Lay and his bandmates released their debut record a few months after the 1965 Newport Folk Festival, when they backed Dylan for his first electric concert, a pivotal moment in the folk music world. The concert marked Dylan’s shift from acoustic folk to electric rock, and infuriated fans who saw his use of amplifiers as a betrayal, a retreat from the more outwardly political music he had written as a folk singer.

It was unclear if the set was planned or spontaneou­s, but by many accounts the performanc­e came together the night before, with Dylan turning to the Butterfiel­d Blues Band for his backing musicians. They rehearsed at a nearby mansion, then plugged in and rocked out on the evening of July 25, 1965, shocking the audience when they opened with a raucous rendition of “Maggie’s Farm.”

“Man, all hell broke loose,” Lay later recalled. Parts of the crowd were so angry, he told the Chicago Daily Herald, he thought the band was “going to get a whooping on that stage.”

Later that year, Dylan recruited Lay to drum on the title track of “Highway 61 Revisited.” The song was punctuated by a siren whistle, which Lay said he carried on his keychain and provided to Dylan, although organist Al Kooper also claimed to have brought the whistle into the studio.

“I joked a lot with Dylan,” Lay recalled. “I made fun of his hair. I told him it reminded me of the Muddy Waters song ‘I Found a Bird Nest on the Ground.’ Dylan didn’t get mad. I would have gotten upset and broke bottles.” The two remained friendly, and when Lay received an award from the Recording Academy’s Chicago chapter in 2002, the singer-songwriter sent him a congratula­tory telegram.
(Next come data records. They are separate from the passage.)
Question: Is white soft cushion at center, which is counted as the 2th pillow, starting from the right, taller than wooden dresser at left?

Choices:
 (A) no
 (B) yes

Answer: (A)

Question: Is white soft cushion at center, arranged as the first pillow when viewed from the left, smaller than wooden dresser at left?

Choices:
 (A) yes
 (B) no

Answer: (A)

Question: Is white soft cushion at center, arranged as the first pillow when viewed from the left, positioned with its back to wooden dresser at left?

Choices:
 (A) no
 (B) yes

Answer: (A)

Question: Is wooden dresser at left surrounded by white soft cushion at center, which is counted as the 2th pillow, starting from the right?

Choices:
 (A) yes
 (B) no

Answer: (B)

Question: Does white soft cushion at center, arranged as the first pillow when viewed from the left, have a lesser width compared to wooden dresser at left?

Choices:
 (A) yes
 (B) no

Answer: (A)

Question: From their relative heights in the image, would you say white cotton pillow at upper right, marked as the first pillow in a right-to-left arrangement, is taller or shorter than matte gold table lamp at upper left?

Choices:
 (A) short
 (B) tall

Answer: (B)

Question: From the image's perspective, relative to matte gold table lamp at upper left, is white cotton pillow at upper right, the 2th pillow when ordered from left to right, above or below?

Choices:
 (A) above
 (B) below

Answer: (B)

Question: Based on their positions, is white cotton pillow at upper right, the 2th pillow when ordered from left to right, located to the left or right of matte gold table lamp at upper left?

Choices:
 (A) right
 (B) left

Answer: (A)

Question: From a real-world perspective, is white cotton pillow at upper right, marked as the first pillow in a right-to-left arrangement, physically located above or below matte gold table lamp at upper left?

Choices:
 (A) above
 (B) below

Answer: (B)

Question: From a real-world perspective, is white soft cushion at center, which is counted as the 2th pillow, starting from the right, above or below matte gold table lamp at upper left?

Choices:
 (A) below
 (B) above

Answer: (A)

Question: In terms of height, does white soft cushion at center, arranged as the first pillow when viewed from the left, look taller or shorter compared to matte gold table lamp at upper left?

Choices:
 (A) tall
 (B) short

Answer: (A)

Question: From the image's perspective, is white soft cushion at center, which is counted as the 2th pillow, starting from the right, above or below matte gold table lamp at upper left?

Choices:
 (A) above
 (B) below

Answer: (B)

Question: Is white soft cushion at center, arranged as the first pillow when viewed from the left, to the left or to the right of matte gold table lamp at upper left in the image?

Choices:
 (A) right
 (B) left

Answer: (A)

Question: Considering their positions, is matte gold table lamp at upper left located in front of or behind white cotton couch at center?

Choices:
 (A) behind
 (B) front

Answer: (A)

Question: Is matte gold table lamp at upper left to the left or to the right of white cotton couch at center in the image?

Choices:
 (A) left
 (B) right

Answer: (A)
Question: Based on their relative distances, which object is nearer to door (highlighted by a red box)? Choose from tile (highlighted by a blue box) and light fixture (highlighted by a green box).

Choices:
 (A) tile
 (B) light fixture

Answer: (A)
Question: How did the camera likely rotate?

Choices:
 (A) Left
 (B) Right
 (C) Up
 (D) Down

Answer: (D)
“It’s so well-deserved,” Dylan said, according to Alligator Records. “Walter, Wolf and Muddy, they must have known it, too – that you’re second to none – your flawless musiciansh­ip and unsurpasse­d timing, a maestro with the sticks and brushes.”

Samuel Julian Lay was born in Birmingham on March 20, 1935. His parents worked on Pullman train cars, and his father played banjo in a country band and died when Lay was 2. Lay went on to listen to singers like Ernest Tubb and Bill Monroe, and later played country and bluegrass with his band, surprising listeners who assumed he was strictly a blues musician.

Lay moved to Cleveland in 1954 to work at a steel plant, and began playing drums in jazz clubs. As he told it, he was walking down the street when he heard a blues harmonica inside a wine bar, and walked in to find Little Walter, who invited him to sit in with his band.

It was Lay’s first time performing the blues, and the genre seemed to fit. When Little Walter moved to Chicago in 1960, Lay joined him, later nursing Walter back to health after he suffered a gunshot wound, according to Anderson.

He also began backing Howlin’ Wolf, drumming on blues standards and landmark records that included “I Ain’t Superstiti­ous,” “Killing Floor” and “The Red Rooster.” When Butterfiel­d offered him a raise, to $20 a night for gigs at Chicago clubs, he decided to switch bands.

Lay later played on the Muddy Waters album “Fathers and Sons” (1969), which reached No. 70 on the Billboard 200 and became the singer’s biggest mainstream success. As he transition­ed from sideman to solo artist, he also began arriving onstage with a signature cape and walking stick, modeling his flamboyant look partly after the elaborate outfits of Liberace and country singer Porter Wagoner.